Mon avis sur le roman
J'ai adoré cette romance, la plume de l'auteure nous plonge dans le livre et dans une description des émotions à vous faire monter les larmes aux yeux. J'ai aussi beaucoup aimé le côté psychologique de cette romance qui nous fait réfléchir à nos émotions.
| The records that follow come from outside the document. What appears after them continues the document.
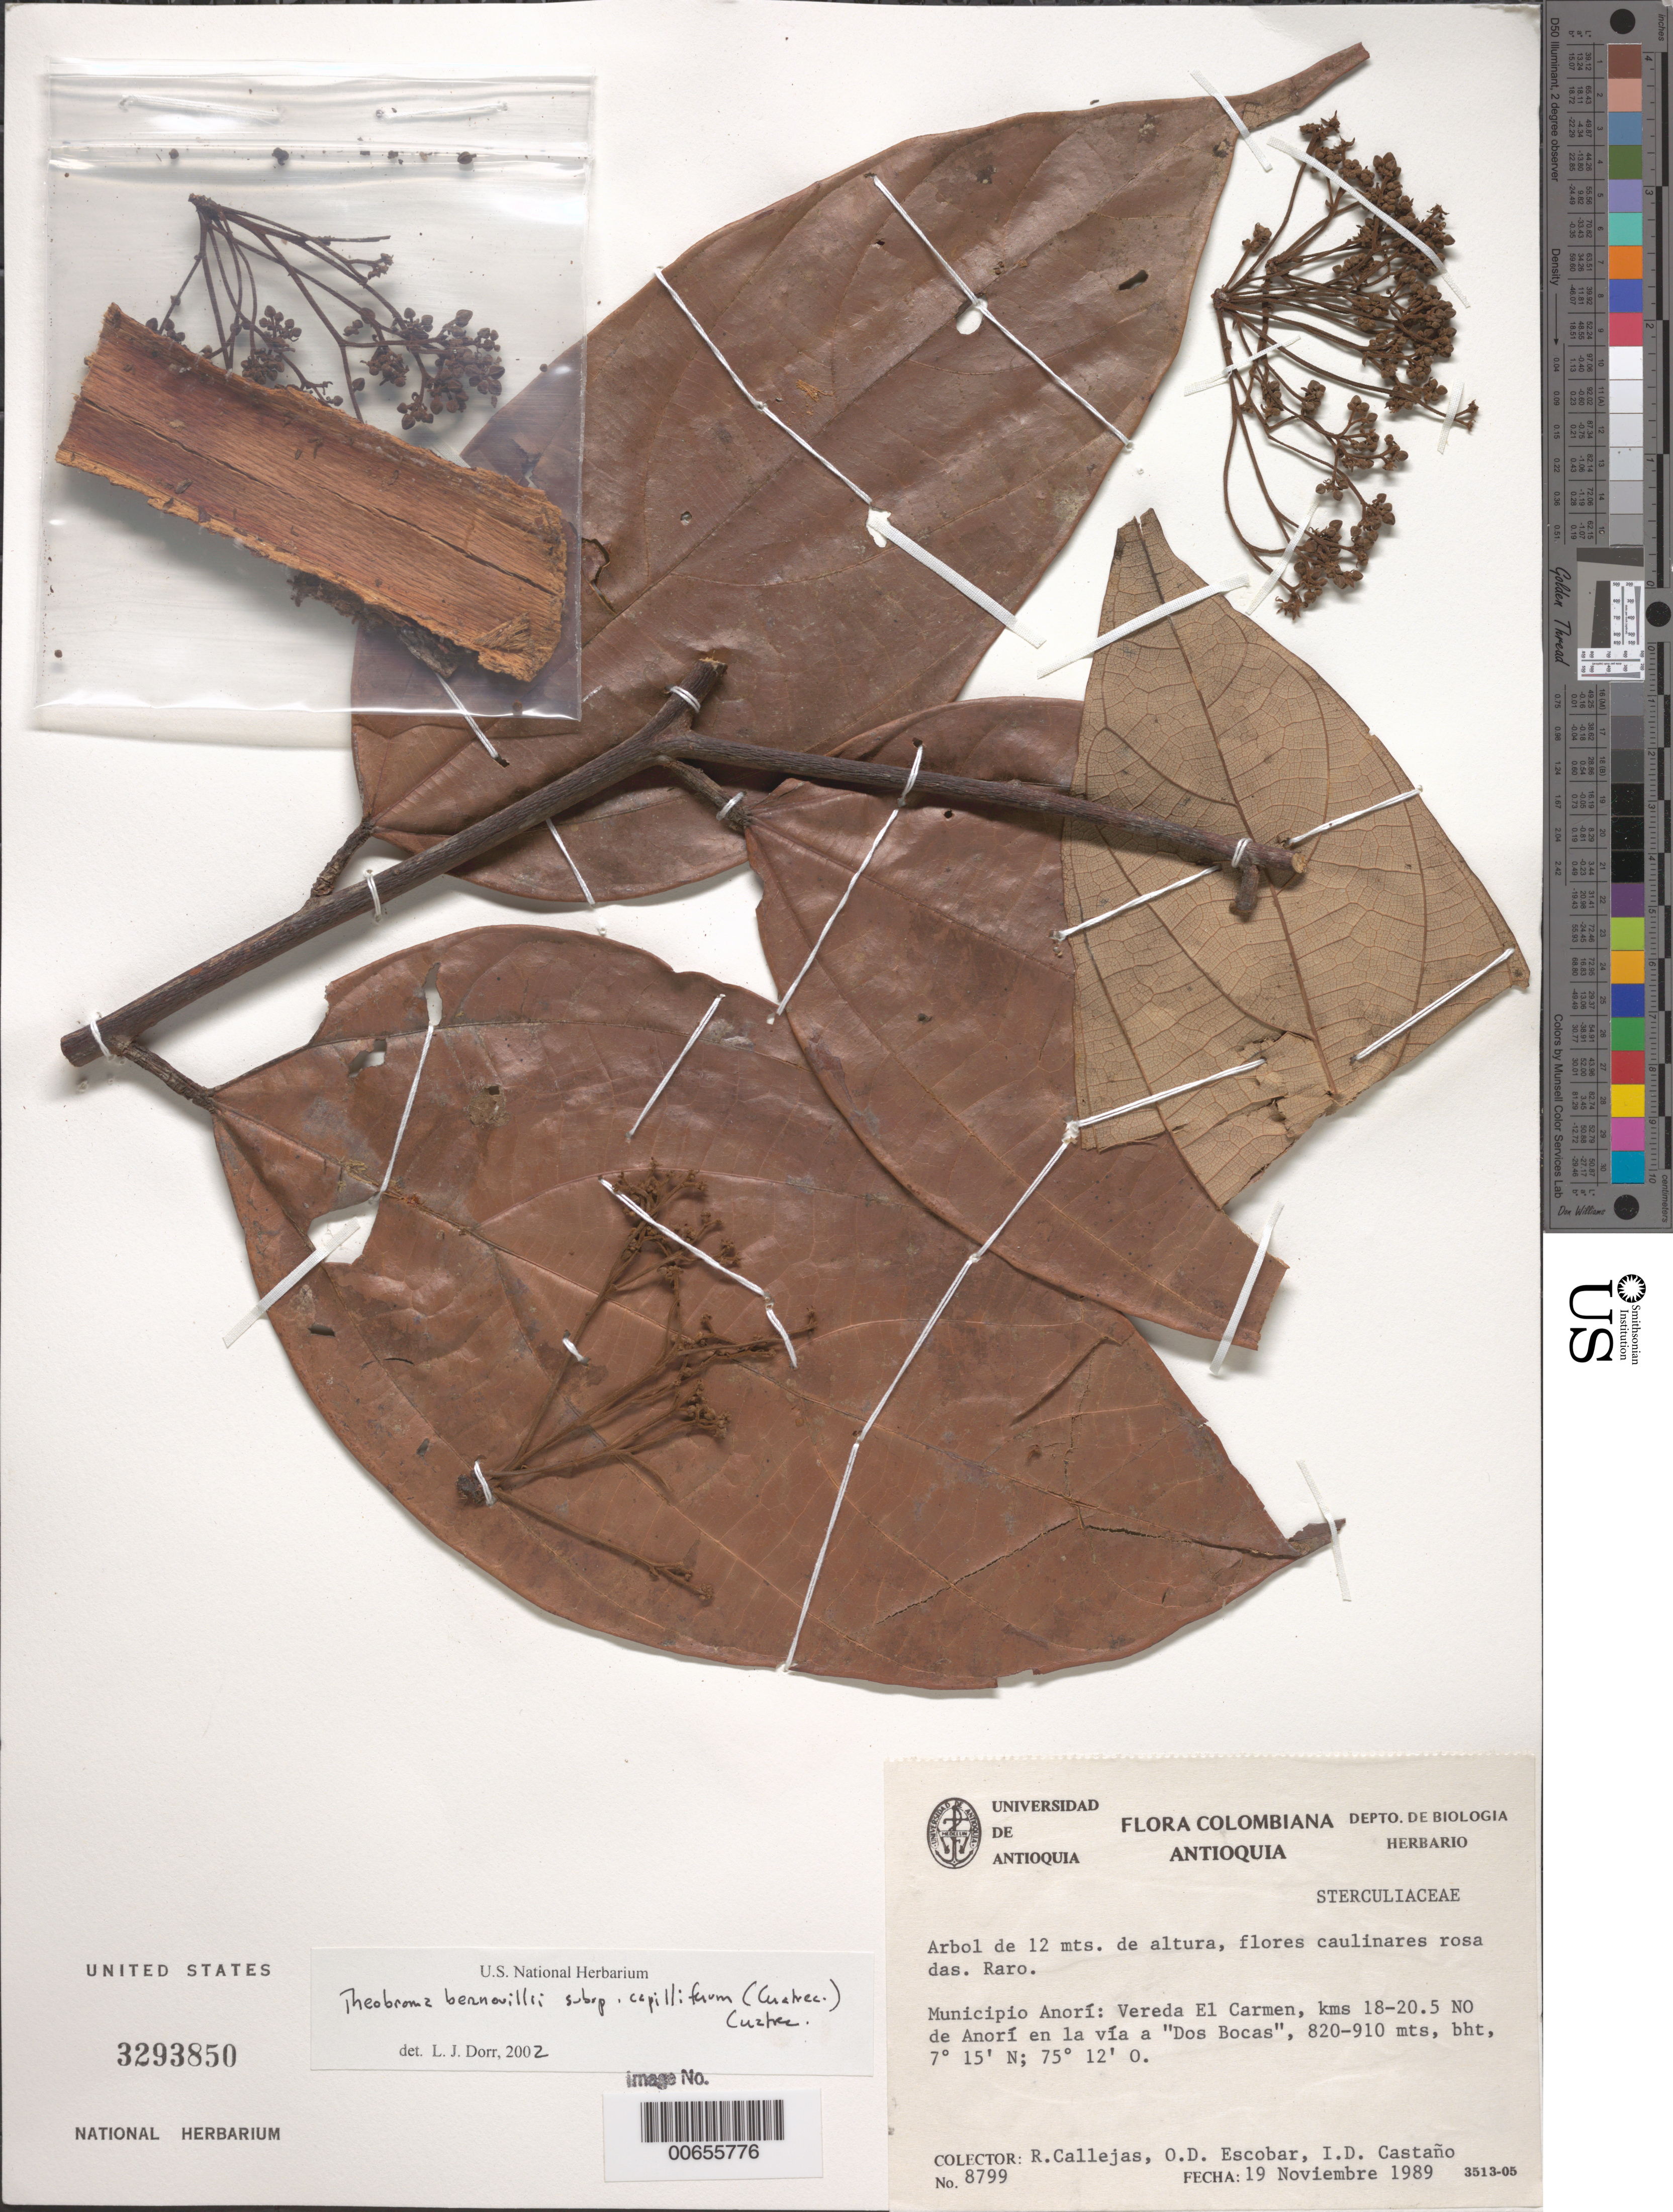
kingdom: Plantae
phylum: Tracheophyta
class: Magnoliopsida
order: Malvales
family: Malvaceae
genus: Theobroma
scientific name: Theobroma glaucum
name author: H. Karst.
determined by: Dorr, L. J., (BOT), Smithsonian Institution - National Museum of Natural History (UNITED STATES)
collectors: R. Callejas, O. D. Escobar & I. Castaño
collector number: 8799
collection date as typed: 19 Nov 1989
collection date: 1989-11-19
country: Colombia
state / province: Antioquia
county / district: Anorí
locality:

Mais bien entendu en temps qu'amoureuse de l'amour, c'est surtout cette attirance indéniable entre les deux personnages qui m'a captivée.
Mon personnage préféré
Attachante, joyeuse, rieuse, épanouie, amusante... telles sont les qualités d'April Brings. La meilleure amie de Belle et petite sœur de Priam, est notre rayon de soleil dans le ciel gris. Elle arrive par sa simple présence à rassembler nos protagonistes, elle est le seul point d'entente. Et même sans tout ça je l'aime pour ses rêveries, son humour mordant et son impulsivité. Elle est la super héroïne que j'aurais aimé connaitre, et qui en lisant ce roman m'a donné un objectif, devenir aussi géniale qu'elle.
D'autres roman
d'Anita Rigins
- J'aime pas noël (ni les voleurs de taxis !)
- Bad for me
- Ride or die with me
- Toxic hell
- Beautiful sinner
- Le jeu des menteurs
- Wicked game
- Price of legacy
Citation
"Il est la tempête et l'océan. Il est la vague qui s'écrase sur le rocher. Il est le tricheur. Mais à cet instant, il ne triche plus."
Attention à bien lire les triggers warnings pour les personnes sensibles et le public averti.